Model pengembangan ini merupakan lawan dari model pertama. Bisa dikatakan model
administratif bersifat top-down (atasan-bawahan), sedangkan model grass - roots adalah
bottom - up (dari bawah keatas). Inisiatif dan upaya pengembangan kurikulum, bukan datang
dari atas tetapi datang dari bawah, yaitu guru-guru atau sekolah. Model pengembangan
kurikulum yang pertama, digunakan dalam sistem pengelolaan pendidikan/kurikulum yang.
bersifat sentralisasi, sedangkan Grass Roots Model akan berkembang dalam sistem
pendidikan yang bersifat desentralisasi.
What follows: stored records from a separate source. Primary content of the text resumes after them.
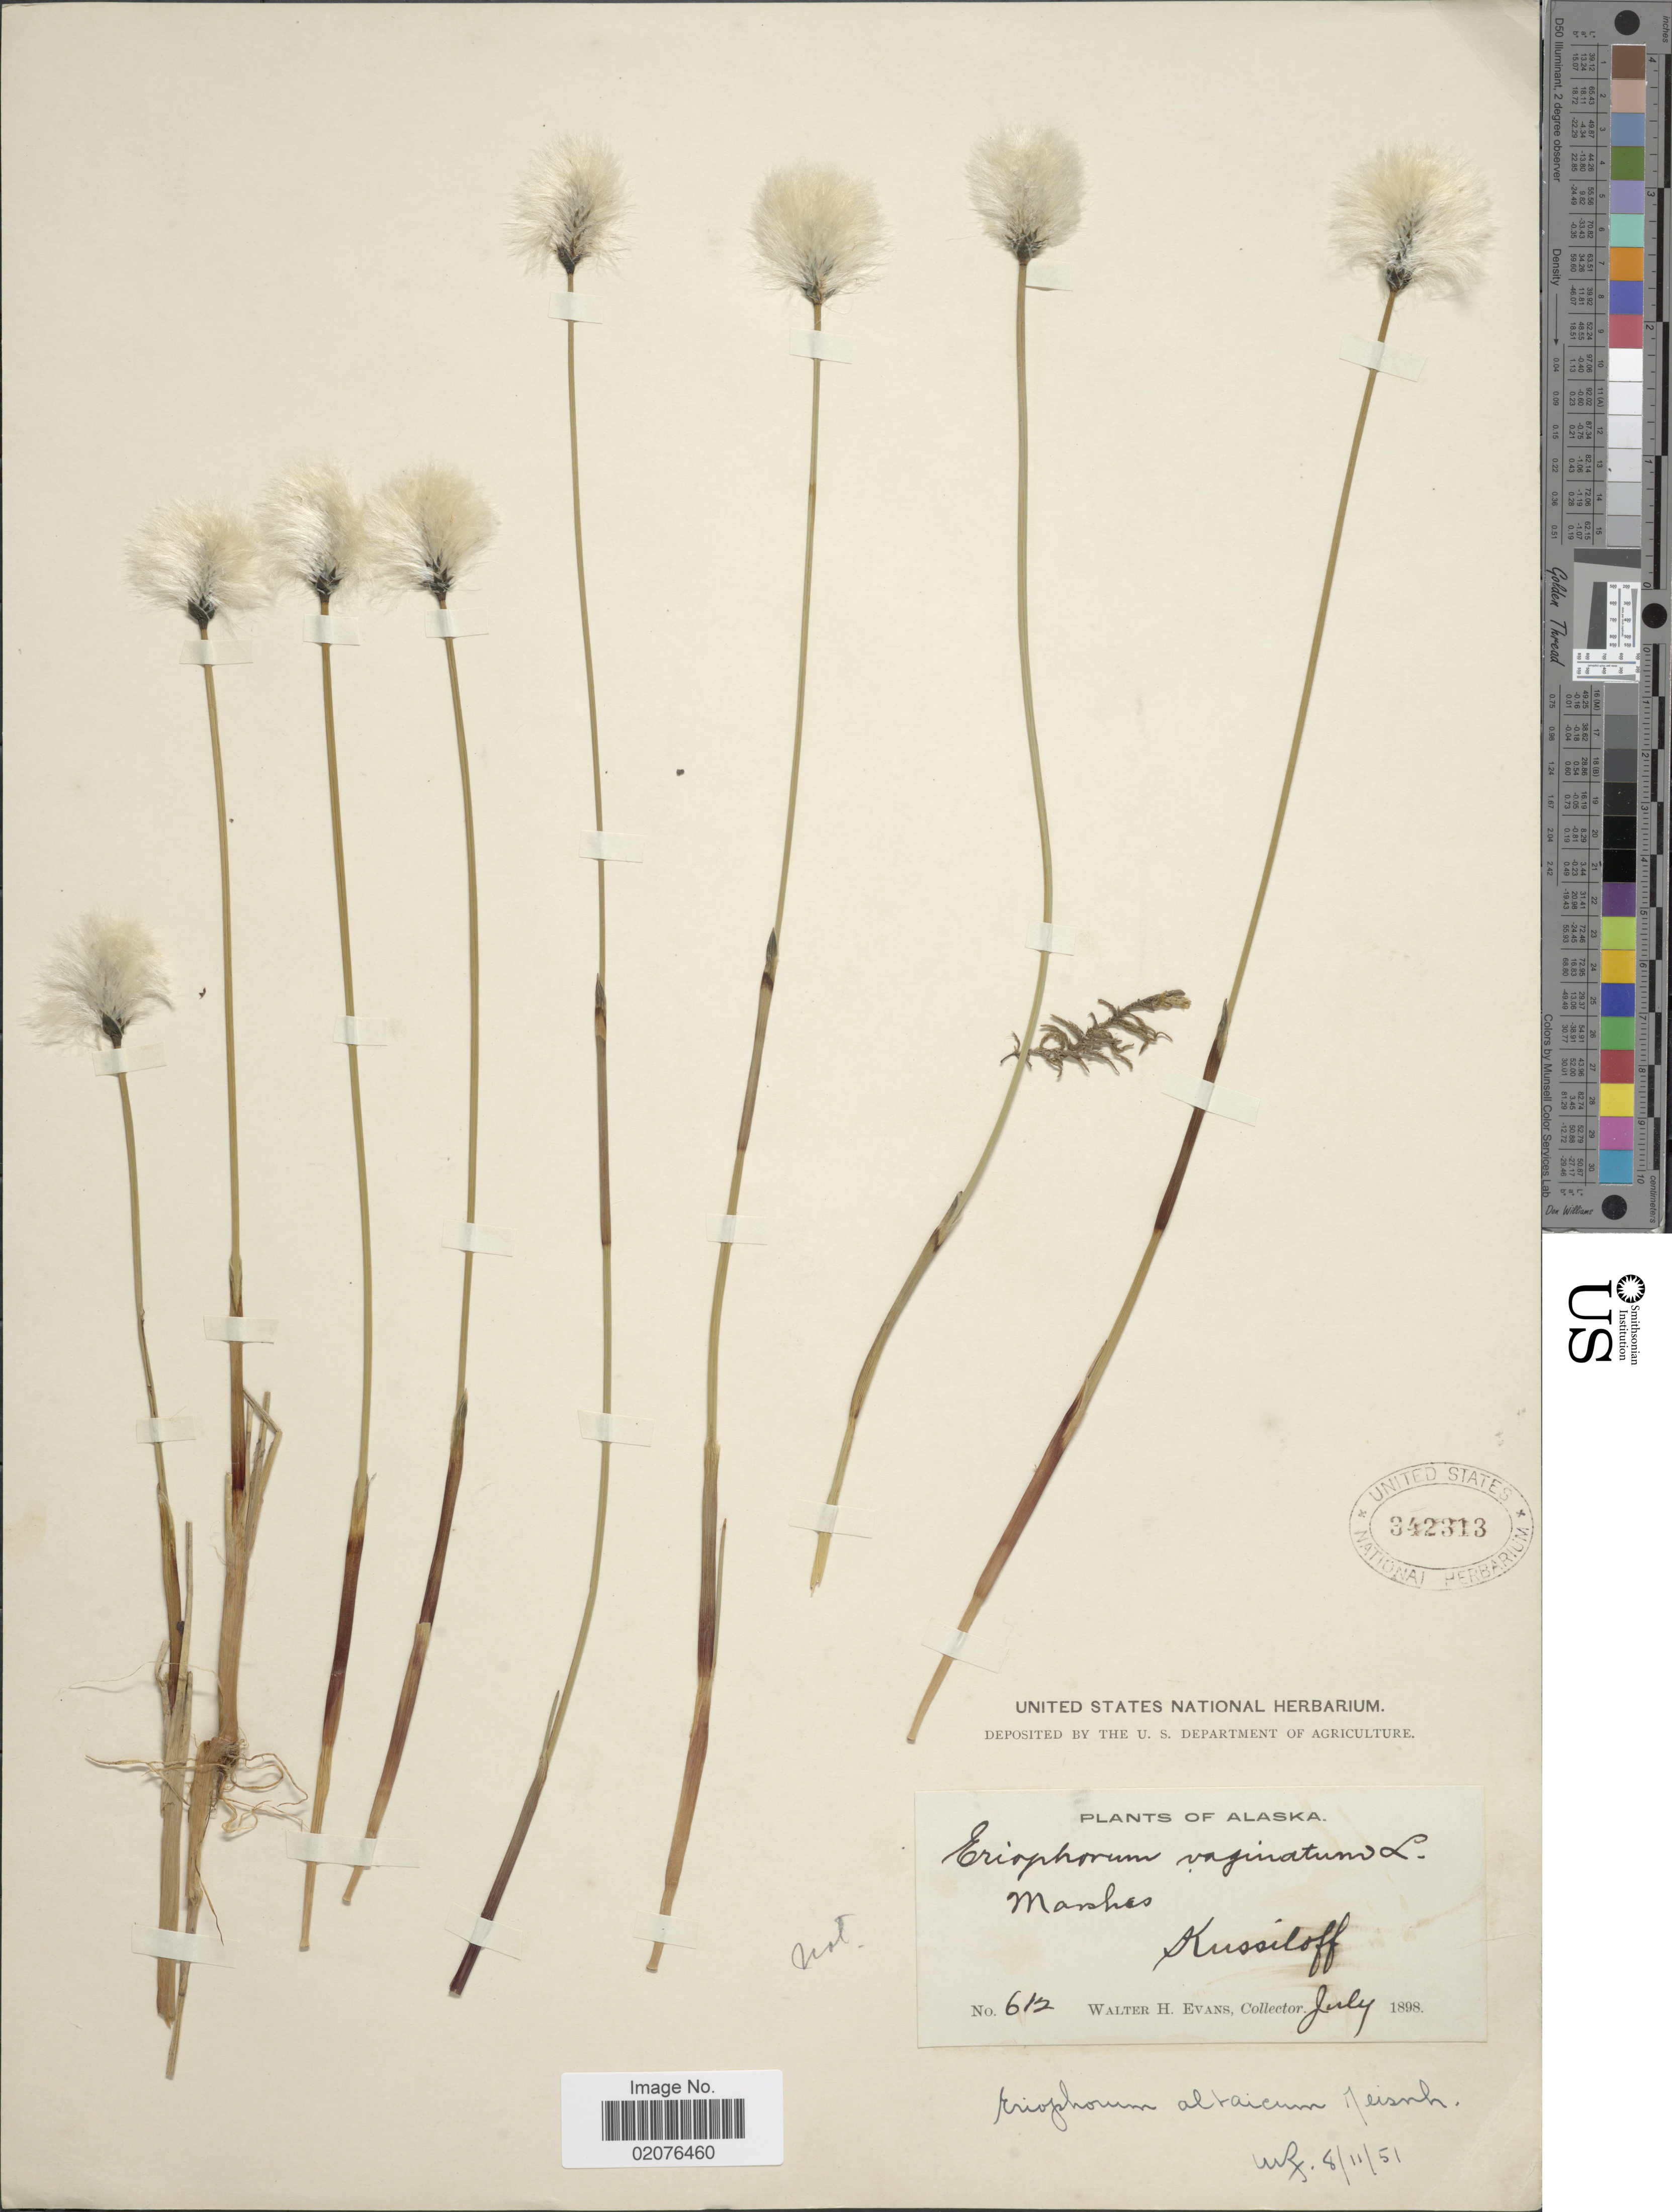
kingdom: Plantae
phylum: Tracheophyta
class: Liliopsida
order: Poales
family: Cyperaceae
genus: Eriophorum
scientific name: Eriophorum altaicum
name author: Meinsh.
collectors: W. H. Evans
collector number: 612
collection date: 1898-07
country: United States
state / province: Alaska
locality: Kussiloff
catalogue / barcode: US 342313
Dalam model pengembangan Grass Roots seorang
guru, sekelompok guru atau keseluruhan guru di suatu sekolah mengadakan upaya
pengembangan. kurikulum.
Pengembangan kurikulum yg bersifat Grass Roots Model mungkin hanya berlaku untuk
bidang studi tertentu atau sekolah tertentu tetapi mungkin pula dapat digunakan untuk bidang
studi sejenis pada sekolah lain, atau keseluruhan bidang studi pada sekolah atau daerah lain.
Pengembangan kurikulum yang bersifat desentralisasi dengan model grass rootsnya,
memungkinkan terjadinya kompetisi di dalam meningkatkan mutu dan sistem pendidikan
yang pada giliranya akan melahirkan manusia manusia yang lebih mandiri dan kreatif.